Las Vegas Sun

April 26, 2024

Survival rates for seriously ill COVID patients have improved

COVID

Erin Schaff / The New York Times

A medical team tends to a COVID-19 patient at Houston Methodist Hospital in Houston, July 5, 2020.

The coronavirus struck the United States earlier this year with devastating force. In April, it killed more than 10,000 people in New York City. By early May, nearly 50,000 nursing home residents and their caregivers across the country had died.

But as the virus continued its rampage over the summer and fall, infecting nearly 8.5 million Americans, survival rates, even of seriously ill patients, appeared to be improving. At one New York hospital system where 30% of coronavirus patients died in March, the death rate had dropped to 3% by the end of June.

Doctors in England observed a similar trend.

“In late March, 4 in 10 people in intensive care were dying. By the end of June, survival was over 80%,” said John M. Dennis, a University of Exeter Medical School researcher who is first author of a paper about improved survival rates in Britain, accepted for publication in the journal Critical Care Medicine. “It was really quite dramatic.”

Although the virus has been changing slowly as it spreads, and some have speculated that it has become more easily transmissible, most scientists say there is no solid evidence that it has become either less virulent, or more virulent. As elderly people sheltered inside and took precautions to avoid infection, however, more of the hospitalized patients were younger adults, who were generally healthier and more resilient. By the end of August, the average patient was younger than 40.

Were the lower death rates simply a function of the demographic changes, or a reflection of real progress and medical advances in treatment that blunted the impact of the new pathogen?

Researchers at NYU Langone Health who zeroed in on this question, analyzing the outcomes of more than 5,000 patients hospitalized at the system's three hospitals from March through August, concluded that the improvement was real, not just a function of changing demographics. Even when they controlled for differences in the patients’ age, sex, race, underlying health problems and severity of COVID symptoms — like blood oxygen levels at admission — they found that death rates had dropped significantly, to 7.6% in August, down from 25.6% in March.

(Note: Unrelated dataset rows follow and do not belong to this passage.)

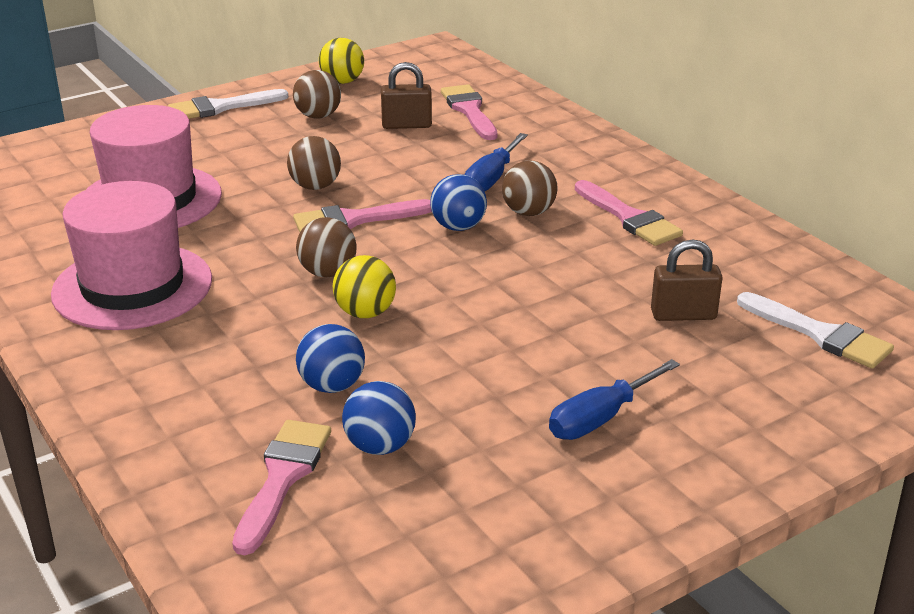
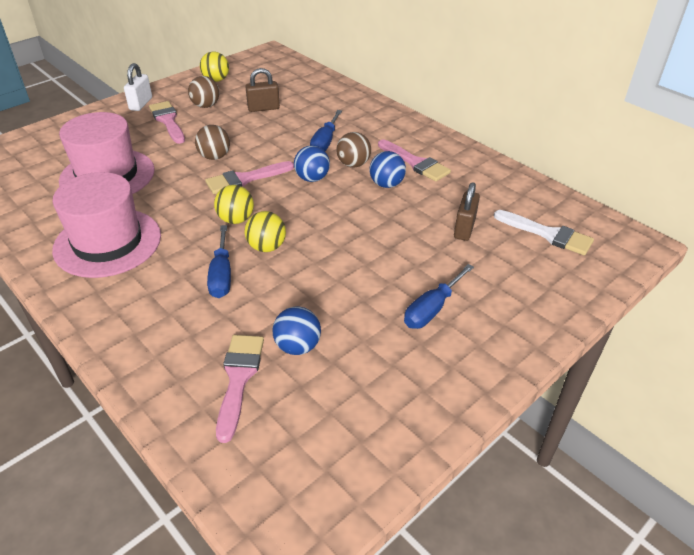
camera: 10 degrees left, 10 degrees up
(220, 107) = (141, 104): white brush -> white padlock
(289, 343) = (221, 275): none -> blue screwdriver
(328, 273) = (236, 219): brown ball -> yellow ball
(332, 386) = (256, 304): blue ball -> blue ball (386, 184)
(469, 110) = (300, 95): pink brush -> pink brush (168, 121)
(683, 315) = (464, 229): brown padlock -> brown padlock turned 60 degrees counterclockwise

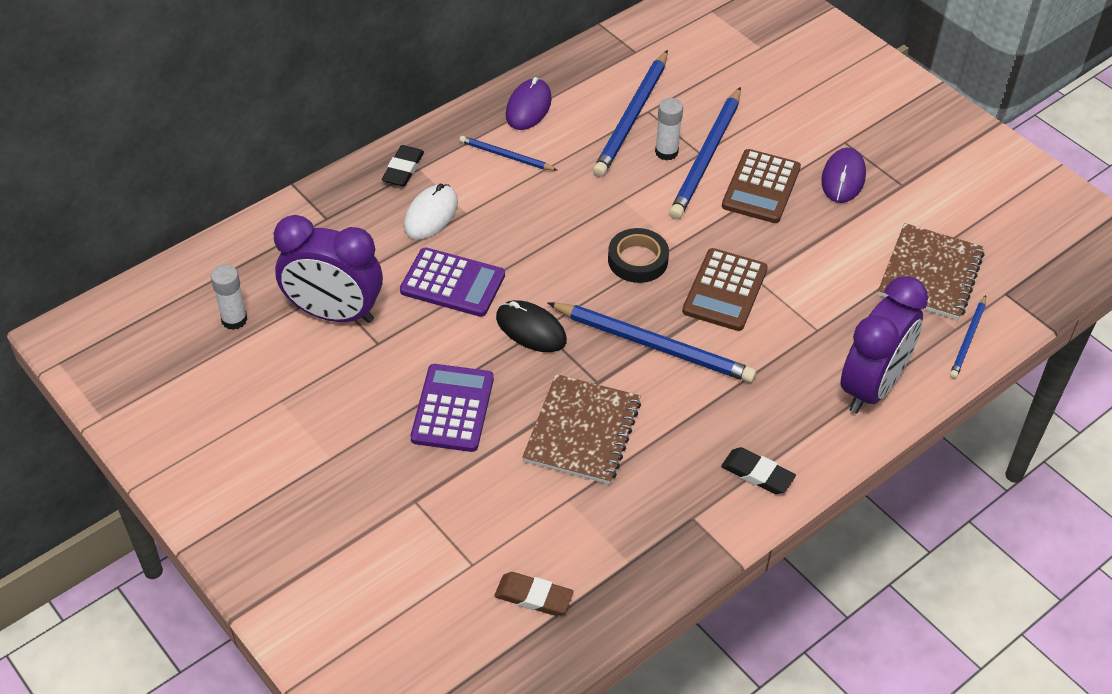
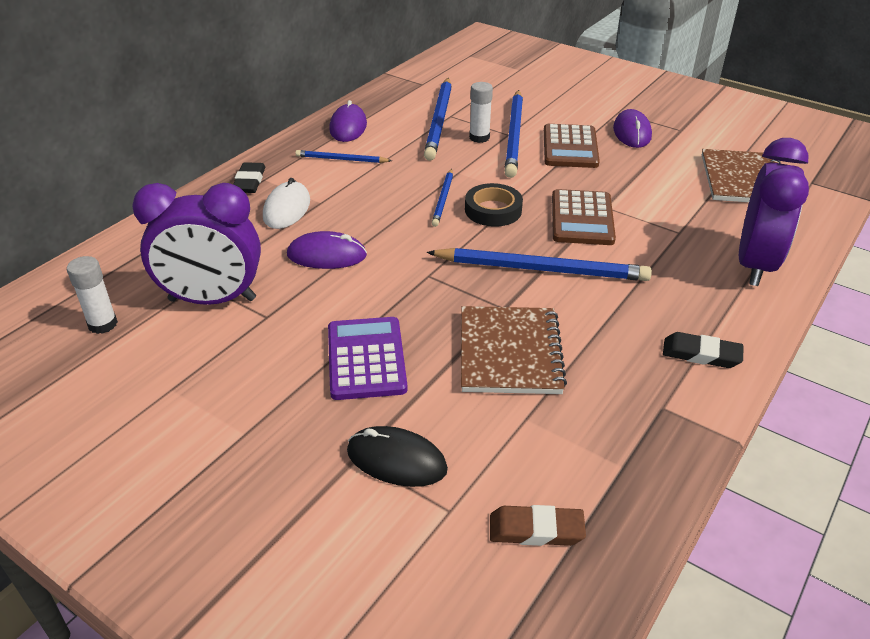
camera: 15 degrees left, 10 degrees down
(452, 283) = (327, 255): purple calculator -> purple mouse
(531, 329) = (418, 277): black mouse -> black mouse (396, 460)
(968, 339) = (808, 217): blue pencil -> blue pencil (443, 199)

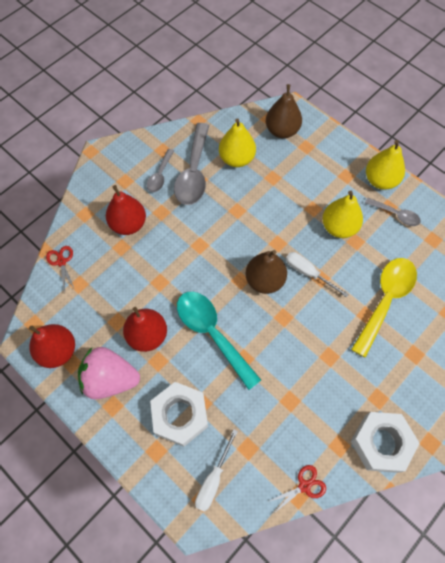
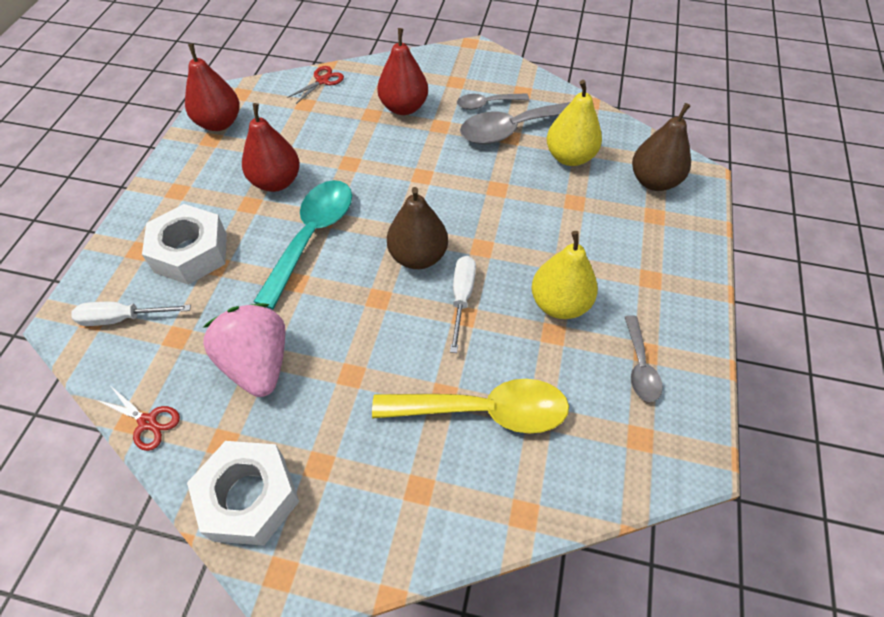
camera: 60 degrees right, 10 degrees down
(110, 379) = (207, 175): pink strawberry -> pink strawberry (258, 363)
(380, 180) = (681, 323): yellow pear -> none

“This is still a high death rate, much higher than we see for flu or other respiratory diseases,” said Dr. Leora Horwitz, director of NYU Langone’s Center for Healthcare Innovation & Delivery Science and senior author of the paper in Journal of Hospital Medicine. “I don’t want to pretend this is benign. But it definitely is something that has given me hope.”

Other doctors agreed.

“The mortality rates are way lower now,” said Dr. Robert A. Phillips, chief physician executive at Houston Methodist and author of a research letter in JAMA that compared the first and second surges of COVID-19 patients in Houston. But he emphasized that the disease remains “not only deadly — 10 times more deadly probably than a bad influenza — but it also has long-term complications. You don’t have that from the flu.”

While the studies evaluated the death rate, they did not assess the burden of what Phillips called “post-COVID syndrome,” which leaves many patients with lasting respiratory and neurologic problems, cardiac complications, and other lingering issues.

“It’s relatively easy to measure death, but that doesn’t capture all the other health issues,” said Dr. Preeti Malani, an infectious disease expert at the University of Michigan.

Many hospital patients face grueling and protracted recoveries and may require long-term care, while even those who had mild bouts of disease are often left with continuing health problems, like headaches, chronic fatigue or cognitive problems.

“It will take a long time to understand the full clinical spectrum of this disease,” Malani said.

And even as the rates of death decline, the raw numbers of deaths are expected to rise, driven by the increasing cases across the country. According to combined modeling forecasts cited by the Centers for Disease Control and Prevention, the number of weekly deaths in the United States could surpass 6,000 by Nov. 7, and cumulative deaths could reach 250,000 by Nov. 21.

The study from England analyzed the outcomes of 14,958 critical care and intensive care patients hospitalized throughout England from March 1 to May 30. Even after adjusting for differences in age, sex, ethnicity and underlying health conditions, the authors concluded that survival improved by about 10% each week after the end of March for patients in critical care and high-intensity care units (the English study did not adjust for severity of COVID-19 illness at admission).

A combination of factors contributed to the improved outcomes of hospital patients, the authors of the two studies and other experts said. As clinicians learned how to treat the disease, incorporating the use of steroid drugs and non-drug interventions, they were better able to manage it.

The researchers also credited heightened community awareness, and patients seeking care earlier in the course of their illness. Outcomes may also have improved as the load on hospitals lightened and there was less pressure on the medical staff, both of which had been overwhelmed by a surge of patients in the spring.

“We don’t have a magic bullet cure, but we have a lot, a lot of little things, that add up,” Horwitz said. “We understand better when people need to be on ventilators and when they don’t, and what complications to watch for, like blood clots and kidney failure. We understand how to watch for oxygen levels even before patients are in the hospital, so we can bring them in earlier. And of course, we understand that steroids are helpful, and possibly some other medications.”